Entretanto, mesmo dentro da previsibilidade, o possível abarca elementos não hegemônicos
que mesmo com possibilidade de passagem para o real tem dificuldade para fazê-lo por
condições do contexto da cidade.
Para a pesquisa, associa-se o possível à característica de geratividade e, portanto, de
criatividade já latente no território. O possível é dotado de qualidades. Tais qualidades são
potências abstratas que podem ou não se transformar em real, mas tem grandes chances de
Fazê-lo. Jardins possíveis são híbridos de natureza /cultura presentes no território com
potência para recriá-lo ao tornarem-se real.
Para Gonçalves (1998), o conceito de Natureza não é natural, e sim uma construção social, pois
toda sociedade, toda cultura cria e institui uma determinada ideia de Natureza que se define
como aquilo que se opõe à cultura. Esta seria então, em vários casos, algo superior que
domina a natureza. Tal domínio tem origem com a agricultura. O processo de sedimentação da
ideia de uma natureza objetiva e exterior ao humano e a ideia de homem não-natural e fora da
natureza ocorreu e se aprofundou principalmente com a industrialização. Esse dualismo se
mostra primordial para afirmar a preponderância dos humanos sobre os não-humanos, estes
englobados pelo conceito moderno de natureza, e para a exploração desses bens.
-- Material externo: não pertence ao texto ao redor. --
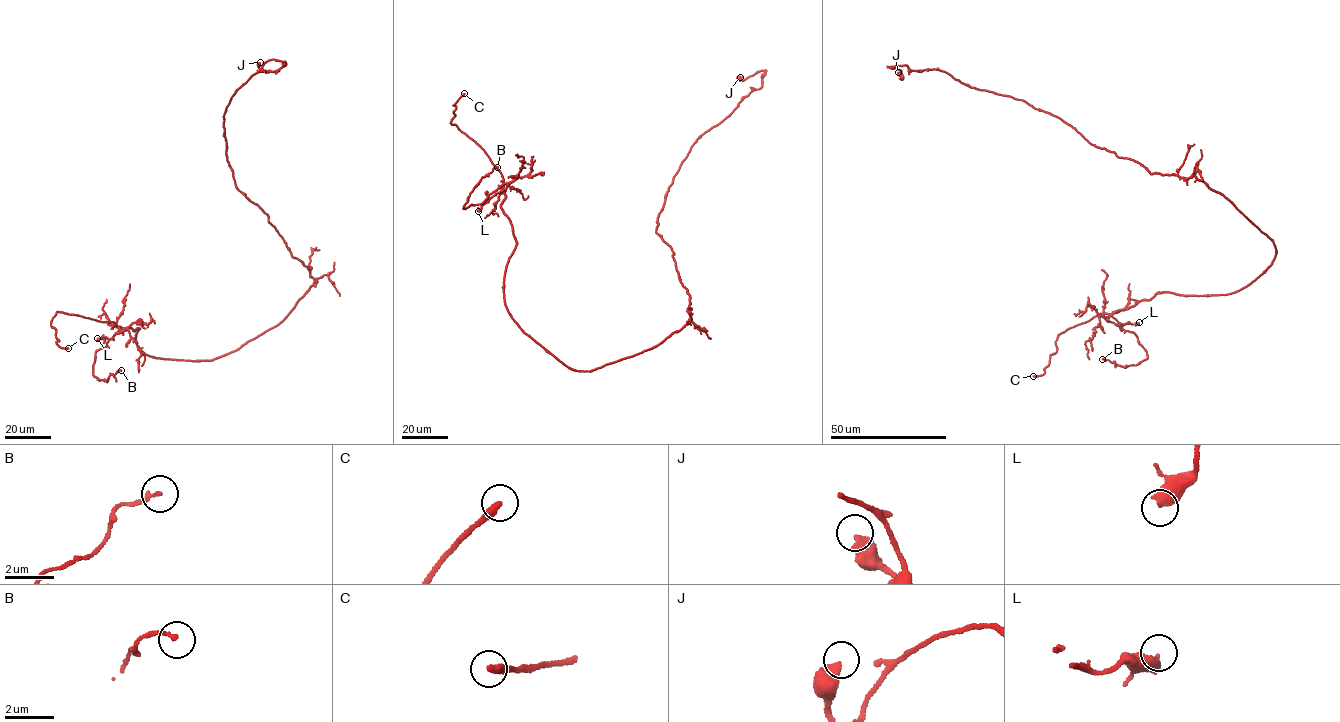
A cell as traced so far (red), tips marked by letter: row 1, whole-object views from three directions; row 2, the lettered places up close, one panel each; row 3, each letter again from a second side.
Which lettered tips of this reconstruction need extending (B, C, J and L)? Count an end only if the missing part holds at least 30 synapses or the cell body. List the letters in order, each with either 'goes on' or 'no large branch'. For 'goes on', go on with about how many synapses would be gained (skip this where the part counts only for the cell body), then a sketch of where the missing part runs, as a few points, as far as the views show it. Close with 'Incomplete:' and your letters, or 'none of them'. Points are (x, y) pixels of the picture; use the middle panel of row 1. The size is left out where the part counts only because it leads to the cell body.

Segundo o autor (GONÇALVES 1998) o movimento ecológico pode ser entendido como
produto da relação natureza e sociedade, fundamentado como um movimento de caráter
político-cultural, onde cada povo constrói seu conceito de natureza, estabelecendo-o ao
mesmo tempo em que institui suas relações sociais. “Estávamos acostumados à ideia de que
nossa fisiologia, nossa anatomia descende da dos primatas. Deveríamos habituar-nos à ideia
de que o mesmo acontece com o nosso corpo social.” (GONÇALVES 1998 p.82) Mas no
ocidente coloca-se a cultura contra a natureza, o que deveria ser o contrário, pois ela é um dos
pilares pelo qual os homens criam suas relações sociais, sua produção material, enfim sua
cultura. Cultura é, portanto parte da natureza: a forma como humanos coexistem com os não-
humanos. Jardins são pois elementos possíveis para exemplificar esse conceito de natureza
abrangente presentes no território.
Numa concepção clássica de jardim ele é considerado um microcosmo do infinito, a
representação de um mundo, de uma cosmologia. Historicamente podemos destacar algumas
dessas representações: os jardins como o microcosmo religioso, o jardim como a
representação do poder e mais recentemente o jardim particular como uma projeção
individual de ascensão social. A que cosmovisões eles nos remetem hoje?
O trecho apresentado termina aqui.